Start of Text passage
Training and Evaluation
Data Loading
By default, Transformers4Rec leverages the Merlin dataloader for GPU-accelerated loading of preprocessed data that is stored as Parquet files. Parquet enables this preprocessed data to be easily structured and queryable. The data in these parquet files are directly loaded to the GPU memory as feature tensors. CPUs are also supported when GPUs are not available.
The following example uses the Merlin Dataloader that is wrapped by the MerlinDataLoader
class.
The class automatically sets some options from the dataset schema.
Optionally, you can use the PyarrowDataLoader
as a basic option, but it is slower and works only for small datasets since the full data is loaded to CPU memory.
train_loader = transformers4rec.torch.utils.data_utils.MerlinDataLoader.from_schema(
schema,
paths_or_dataset=train_path,
batch_size=TrainingArguments.train_batch_size,
drop_last=True,
shuffle=True,
)
PyTorch
To leverage our Transformers4Rec example notebooks that demonstrate how to use Transformers4Rec with PyTorch, refer to Transformers4Rec Example Notebooks.
Training
For PyTorch, the HF transformers Trainer
class is extended while retaining its train()
method.
Essentially, this means the efficient training implementation from that library is leveraged and manages half-precision (FP16) and multi-GPU training.
PyTorch supports two approaches for multi-GPU training: DataParallel
and DistributedDataParallel
.
DataParallel
uses a single process and multiple threads on a single machine.
DistributedDataParallel
is more efficient for assigning separate processes for each GPU.
Transformers4Rec supports the DataParallel
approach when using the Merlin dataloader.
End of Text passage
Start of Raw data
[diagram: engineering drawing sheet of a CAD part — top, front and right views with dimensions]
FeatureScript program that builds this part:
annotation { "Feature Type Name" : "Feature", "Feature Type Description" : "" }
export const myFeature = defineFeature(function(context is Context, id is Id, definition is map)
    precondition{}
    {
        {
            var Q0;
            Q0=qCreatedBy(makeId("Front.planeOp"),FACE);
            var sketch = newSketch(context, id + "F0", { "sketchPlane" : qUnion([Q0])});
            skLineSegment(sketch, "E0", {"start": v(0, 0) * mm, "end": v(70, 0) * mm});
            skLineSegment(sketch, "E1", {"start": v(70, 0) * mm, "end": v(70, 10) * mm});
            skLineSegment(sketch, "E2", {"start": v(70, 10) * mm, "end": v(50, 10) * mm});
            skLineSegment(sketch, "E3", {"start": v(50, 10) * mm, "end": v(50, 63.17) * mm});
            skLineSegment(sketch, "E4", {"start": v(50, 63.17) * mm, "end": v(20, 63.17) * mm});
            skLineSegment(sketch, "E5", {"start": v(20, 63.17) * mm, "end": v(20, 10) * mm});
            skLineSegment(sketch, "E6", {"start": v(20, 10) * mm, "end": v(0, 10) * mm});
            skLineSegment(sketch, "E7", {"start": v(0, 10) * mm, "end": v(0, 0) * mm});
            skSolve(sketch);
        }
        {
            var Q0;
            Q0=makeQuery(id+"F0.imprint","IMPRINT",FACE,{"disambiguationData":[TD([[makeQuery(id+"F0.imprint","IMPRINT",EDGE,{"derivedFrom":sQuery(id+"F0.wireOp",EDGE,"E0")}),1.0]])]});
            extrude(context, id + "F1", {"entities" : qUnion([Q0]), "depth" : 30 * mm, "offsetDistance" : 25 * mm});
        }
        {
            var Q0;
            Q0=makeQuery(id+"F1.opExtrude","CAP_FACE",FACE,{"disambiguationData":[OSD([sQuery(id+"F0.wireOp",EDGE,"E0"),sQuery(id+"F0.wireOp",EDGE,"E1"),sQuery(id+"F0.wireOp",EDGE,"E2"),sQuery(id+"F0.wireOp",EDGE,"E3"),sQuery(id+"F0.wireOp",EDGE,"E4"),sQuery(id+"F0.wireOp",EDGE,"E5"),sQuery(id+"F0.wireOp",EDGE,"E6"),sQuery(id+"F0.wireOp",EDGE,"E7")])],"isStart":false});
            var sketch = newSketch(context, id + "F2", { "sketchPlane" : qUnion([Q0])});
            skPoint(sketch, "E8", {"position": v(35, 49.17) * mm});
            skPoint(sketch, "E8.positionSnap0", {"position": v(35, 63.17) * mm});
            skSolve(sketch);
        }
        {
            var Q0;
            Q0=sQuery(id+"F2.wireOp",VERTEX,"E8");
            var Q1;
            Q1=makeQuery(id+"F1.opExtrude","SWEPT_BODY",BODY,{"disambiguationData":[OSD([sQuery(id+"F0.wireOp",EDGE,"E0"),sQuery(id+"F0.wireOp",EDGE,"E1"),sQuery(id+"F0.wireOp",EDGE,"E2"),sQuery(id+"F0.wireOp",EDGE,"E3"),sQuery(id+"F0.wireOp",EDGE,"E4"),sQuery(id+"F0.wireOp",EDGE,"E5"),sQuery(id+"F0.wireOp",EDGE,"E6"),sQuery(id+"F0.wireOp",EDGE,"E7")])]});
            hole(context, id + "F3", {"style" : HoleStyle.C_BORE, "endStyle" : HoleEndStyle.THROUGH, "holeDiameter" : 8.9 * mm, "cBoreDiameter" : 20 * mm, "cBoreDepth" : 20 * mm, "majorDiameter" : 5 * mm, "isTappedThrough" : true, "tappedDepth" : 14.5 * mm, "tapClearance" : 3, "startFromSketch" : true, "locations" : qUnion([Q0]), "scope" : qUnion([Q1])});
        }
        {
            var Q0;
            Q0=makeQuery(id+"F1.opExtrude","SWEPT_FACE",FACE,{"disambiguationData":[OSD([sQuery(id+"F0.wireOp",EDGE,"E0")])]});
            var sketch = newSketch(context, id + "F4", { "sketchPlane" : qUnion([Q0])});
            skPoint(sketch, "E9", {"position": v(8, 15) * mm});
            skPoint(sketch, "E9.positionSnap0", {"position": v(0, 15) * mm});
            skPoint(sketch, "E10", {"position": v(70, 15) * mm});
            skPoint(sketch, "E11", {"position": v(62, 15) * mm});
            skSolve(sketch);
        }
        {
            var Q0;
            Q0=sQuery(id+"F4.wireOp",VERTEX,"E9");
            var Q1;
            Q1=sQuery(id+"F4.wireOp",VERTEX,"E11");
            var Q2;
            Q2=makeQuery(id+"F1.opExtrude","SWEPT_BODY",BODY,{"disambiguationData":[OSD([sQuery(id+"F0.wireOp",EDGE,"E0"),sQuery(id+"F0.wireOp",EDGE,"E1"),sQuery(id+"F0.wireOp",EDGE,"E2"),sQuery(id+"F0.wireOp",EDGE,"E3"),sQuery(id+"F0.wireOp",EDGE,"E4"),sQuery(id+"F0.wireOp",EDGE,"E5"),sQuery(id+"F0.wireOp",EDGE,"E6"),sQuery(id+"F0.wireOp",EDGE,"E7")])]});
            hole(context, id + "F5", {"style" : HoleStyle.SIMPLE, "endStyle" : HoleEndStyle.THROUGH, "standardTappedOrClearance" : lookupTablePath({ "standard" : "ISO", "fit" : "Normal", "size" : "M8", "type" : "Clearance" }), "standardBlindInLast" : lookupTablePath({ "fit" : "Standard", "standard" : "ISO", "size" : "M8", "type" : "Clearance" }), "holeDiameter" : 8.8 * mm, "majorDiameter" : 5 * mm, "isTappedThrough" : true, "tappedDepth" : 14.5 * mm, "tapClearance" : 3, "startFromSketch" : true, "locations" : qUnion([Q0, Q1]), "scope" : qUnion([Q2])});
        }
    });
End of Raw data
◆ **Requests**
1. Copy everything in the Transformers4Rec training text from "The class automatically" down to "to CPU memory.".
2. According to the Transformers4Rec training text, in what file format is the preprocessed data stored for the Merlin dataloader?
3. Name every argument passed to MerlinDataLoader.from_schema in the code snippet of the Transformers4Rec training text.
The data shown here has no connection to the Transformers4Rec training text.

◆ **Per-task answers**
1.
The class automatically sets some options from the dataset schema.
Optionally, you can use the PyarrowDataLoader
as a basic option, but it is slower and works only for small datasets since the full data is loaded to CPU memory.

2. Parquet files.

3. schema, paths_or_dataset, batch_size, drop_last, shuffle